Mullenweg started a new podcast and blog on distributed.blog. The first podcast episode is having CEO of Upwork, Stephane Kasriel as a guest. He talked about the broken American dream and how can it be fixed.

Kasriel is an immigrant and says that he long believed in the American dream — the idea that if you work hard, no matter where you’re starting from, you can achieve a self-sufficient, reasonably comfortable life.

Unfortunately, that’s not the reality for many people. Kasriel says that one solution to this seemingly intractable problem lies in fundamentally changing how Americans think about work. And that involves dispensing with the rigid view of work as a full-time, 9-to-5 endeavor where workers gather five days a week in an office to get things done, and are compensated with fixed salaries and benefits. Instead, he wants to make it easy for companies to hire contractors anywhere in the world, under flexible terms, and pay them by the hour or by the project.

Also, it’s very interesting to read the Mullenweg’s opening article on distributed.blog:

My life’s work is WordPress. But in building my life’s work, I discovered something just as important:

Talent is evenly distributed around the globe, but the opportunity is not.

With WordPress, I discovered the power of open source software development. I met a group of like-minded people online, and we worked together to build a publishing platform that now powers over one-third of all websites on the internet.

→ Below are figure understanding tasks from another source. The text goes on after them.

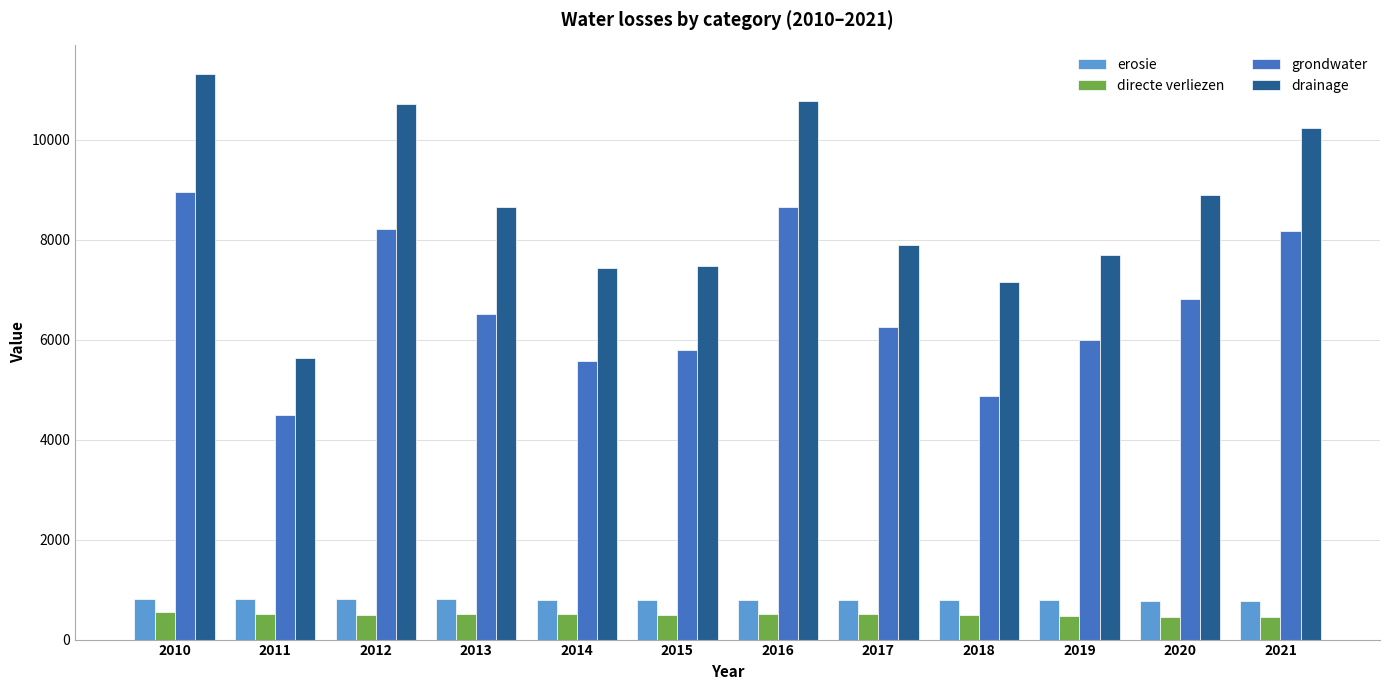

What is the value of the grondwater bar at the 9th from the left?

4875.0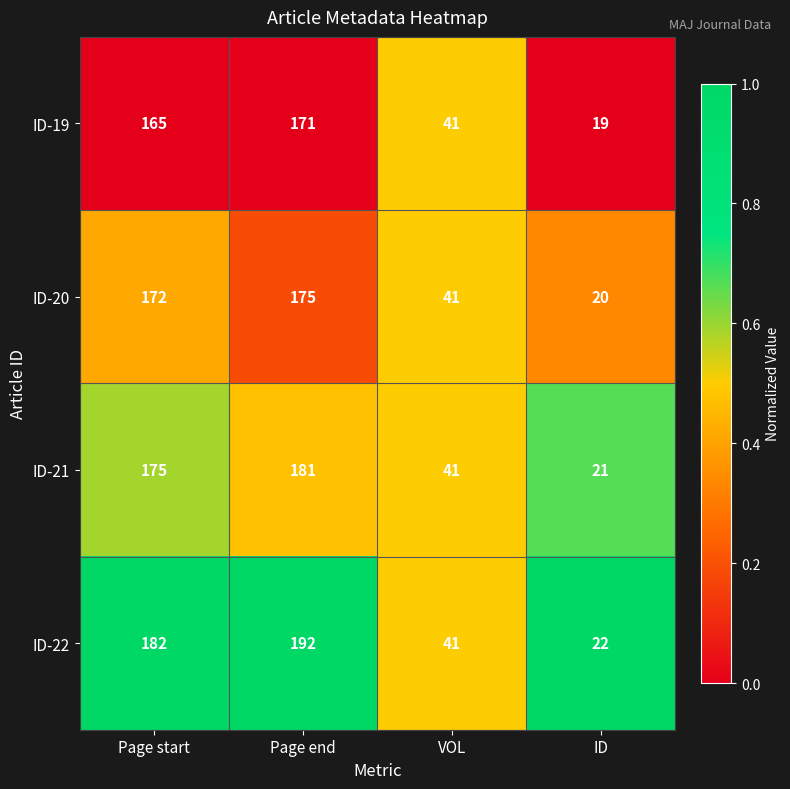

Rank the series by their average value, from highest to lowest.

ID-22, ID-21, ID-20, ID-19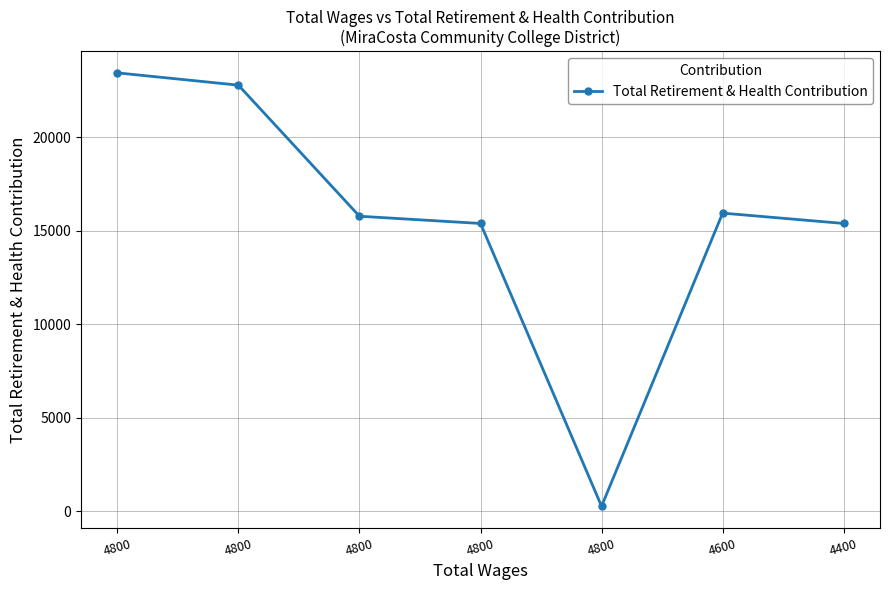

What is the sum of all values?

108983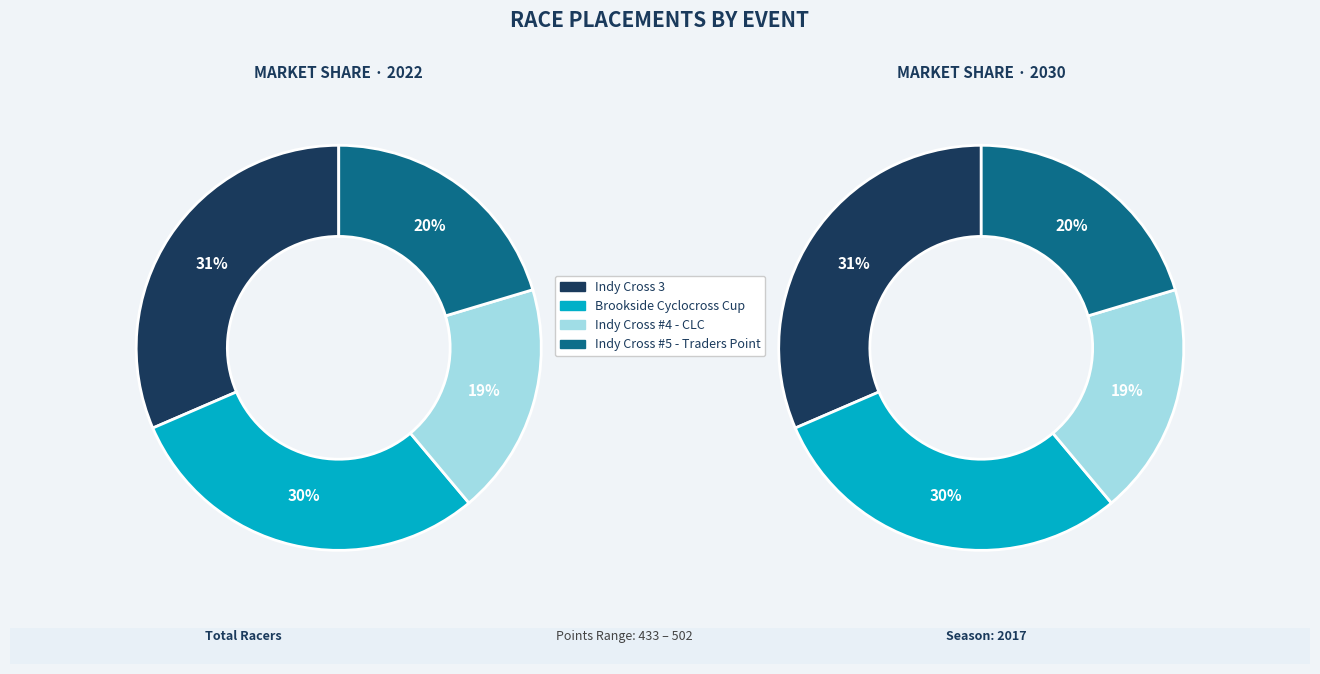

Does Indy Cross #4 - CLC represent more than half of the total?

No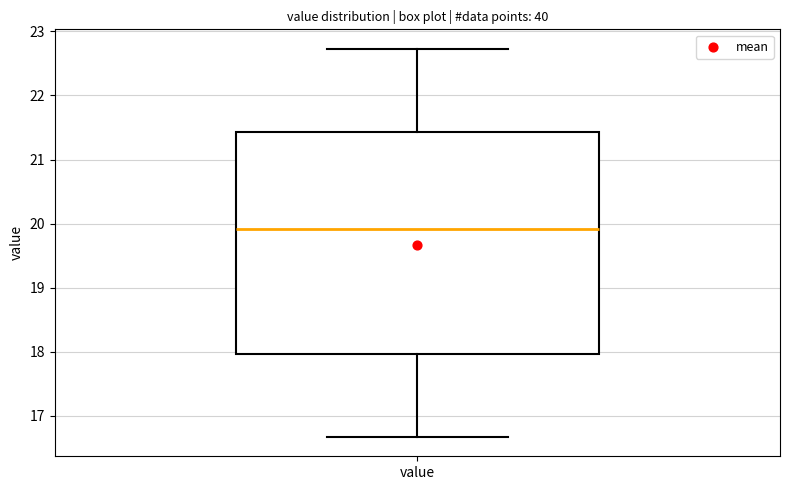

Read this box plot against the y-axis: the position of the median line, the range covered by the box, and the ends of both whiskers. The values are not printed on the chart, so give them approximately, as read against the axis.

median 19.9, box 18.0 to 21.4, whiskers 16.7 to 22.7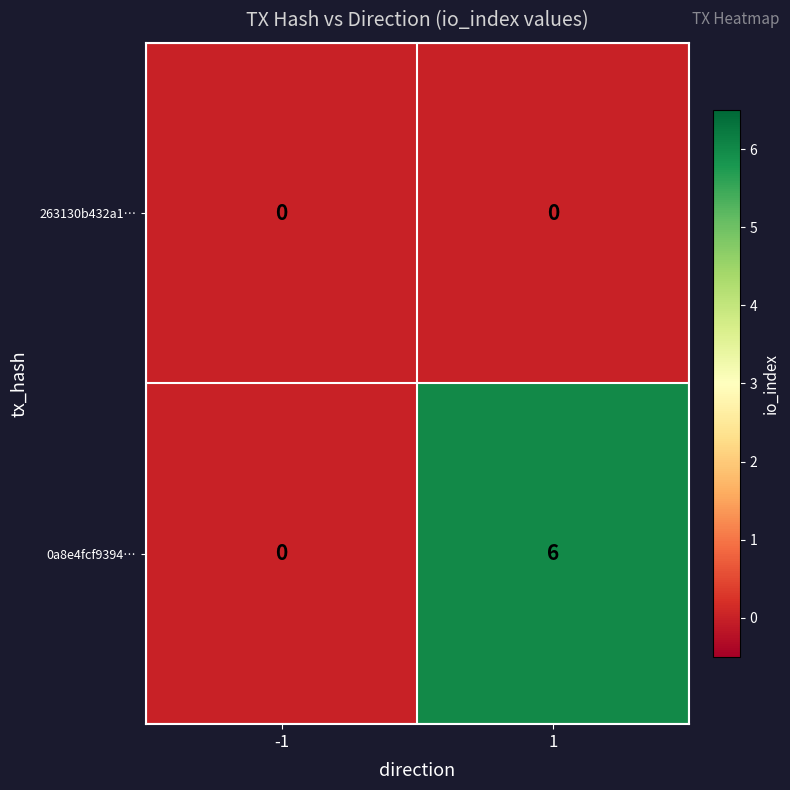

Rank the series by their average value, from lowest to highest.

263130b432a1…, 0a8e4fcf9394…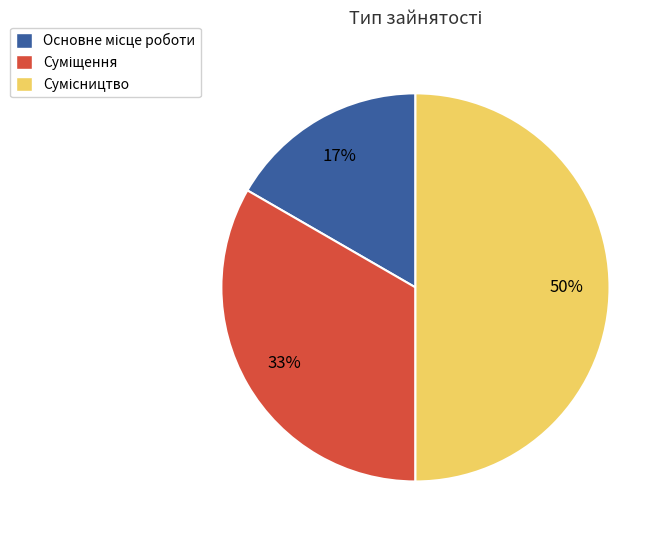

How many segments does this pie chart have?

3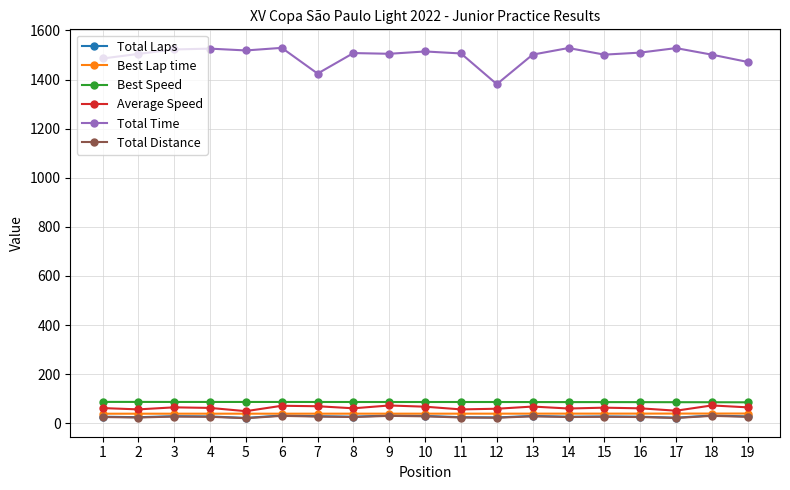

What are all the series names shown in the legend?

Total Laps, Best Lap time, Best Speed, Average Speed, Total Time, Total Distance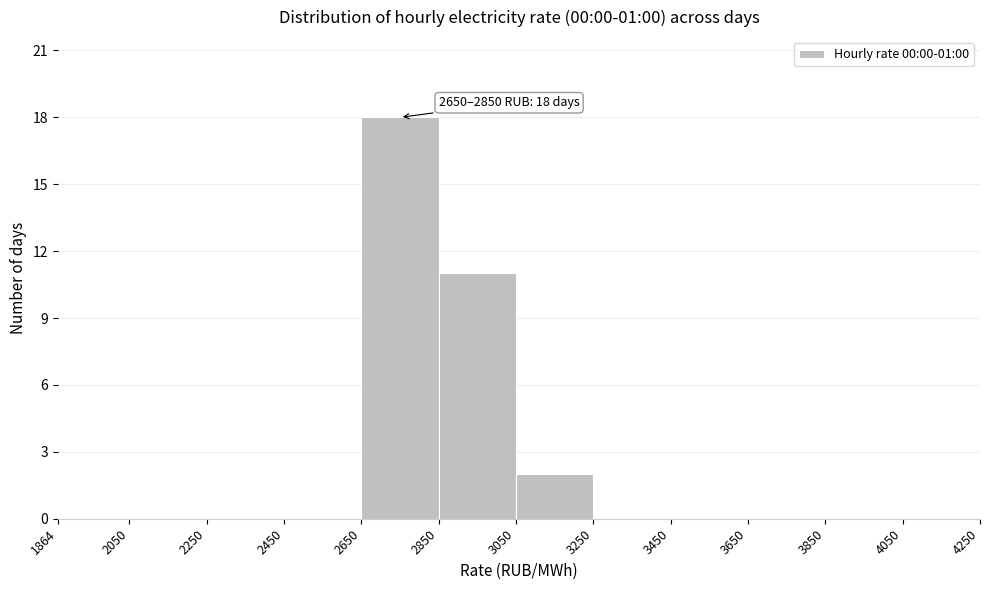

Which range on the x-axis has the tallest bar?

2650 to 2850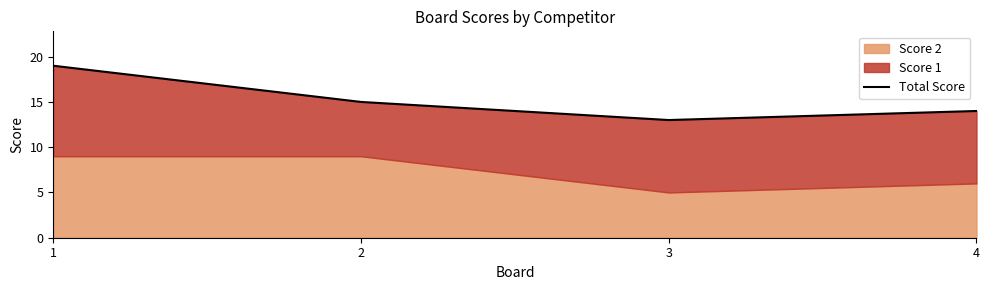

True or false: there are more than 0 points higher than both neighbors.

False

In our quest to democratize publishing, I realized we were also changing the way work gets done. While the early companies of Silicon Valley started out in garages and cramped workspaces, WordPress was being built without any offices at all.

When I founded Automattic as the parent company of WordPress.com, we went all in on the future of work. We would be an entirely distributed company with no central offices. All our work would be online. We’d use internal blogs, group chat, and video conferencing for our meeting spaces.

Now here we are in 2019, and Automattic has grown to 900 employees working from 68 countries. I’ve learned so much about distributed work. I know it’s the right path.